§ Passage to read
·····

Just like last year, the familiar No. 24 car will occupy the pole position at this Sunday’s Daytona 500. But instead of two-time Daytona 500 champion Jeff Gordon, the Rick Hendricks-owned car will be piloted by the not-so-familiar Chase Elliot. He’s the son of legendary Daytona 500 and NASCAR champion Bill Elliot and, perhaps more importantly, the youngest driver to ever capture the 500 pole.
After winning the Daytona 500 pole and then retiring at the end of last season, Gordon stepped out of the No. 24 car and into the TV broadcast booth to help telecast the 58th running of the Great American Race. The 20-year-old Elliot has not yet raced as a full-time Sprint Cup driver, but finished with the best time in last Sunday’s qualifying, 196.31 miles per hour. Elliot’s dad, Bill, still holds the record for the fastest qualifying lap ever at Daytona, 210.364 miles per hour in 1987.
Starting alongside Chase Elliot in the outside of Row 1 will be Matt Kenseth. The rest of the 40-car field was set in Thursday night’s two 125-mile Can-Am duels.

·····

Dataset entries
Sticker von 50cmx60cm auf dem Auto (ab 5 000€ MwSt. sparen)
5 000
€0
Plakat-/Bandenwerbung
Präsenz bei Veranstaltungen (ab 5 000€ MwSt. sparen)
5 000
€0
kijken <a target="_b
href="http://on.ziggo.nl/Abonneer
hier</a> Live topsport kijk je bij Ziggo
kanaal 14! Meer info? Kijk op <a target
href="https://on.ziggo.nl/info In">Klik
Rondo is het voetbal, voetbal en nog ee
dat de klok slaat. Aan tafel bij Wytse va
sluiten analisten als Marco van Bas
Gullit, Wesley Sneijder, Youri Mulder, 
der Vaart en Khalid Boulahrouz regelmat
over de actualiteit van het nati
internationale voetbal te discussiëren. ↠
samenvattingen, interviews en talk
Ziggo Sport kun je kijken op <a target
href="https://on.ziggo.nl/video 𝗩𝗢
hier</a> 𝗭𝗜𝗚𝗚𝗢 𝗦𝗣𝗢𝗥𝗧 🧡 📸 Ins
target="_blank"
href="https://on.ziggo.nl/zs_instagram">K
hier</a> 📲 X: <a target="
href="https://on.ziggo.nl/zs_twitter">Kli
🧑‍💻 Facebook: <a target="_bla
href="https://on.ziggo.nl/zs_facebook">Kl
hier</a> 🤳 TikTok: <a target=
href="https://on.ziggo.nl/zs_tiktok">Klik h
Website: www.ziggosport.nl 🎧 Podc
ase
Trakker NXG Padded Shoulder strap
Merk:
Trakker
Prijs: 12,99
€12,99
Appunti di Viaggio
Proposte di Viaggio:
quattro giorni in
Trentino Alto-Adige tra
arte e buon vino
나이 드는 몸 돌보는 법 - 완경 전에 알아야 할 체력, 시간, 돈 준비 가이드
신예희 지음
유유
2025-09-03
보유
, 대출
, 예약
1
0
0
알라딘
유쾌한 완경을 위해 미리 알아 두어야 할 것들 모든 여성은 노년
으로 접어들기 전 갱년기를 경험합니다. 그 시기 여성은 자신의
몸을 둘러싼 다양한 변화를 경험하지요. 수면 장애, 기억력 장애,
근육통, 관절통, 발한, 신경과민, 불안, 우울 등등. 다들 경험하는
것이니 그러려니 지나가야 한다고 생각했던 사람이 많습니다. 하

·····

§ Task objective
Name every person mentioned in the Daytona 500 article.

§ Answer section
Jeff Gordon, Rick Hendricks, Chase Elliot, Bill Elliot, Matt Kenseth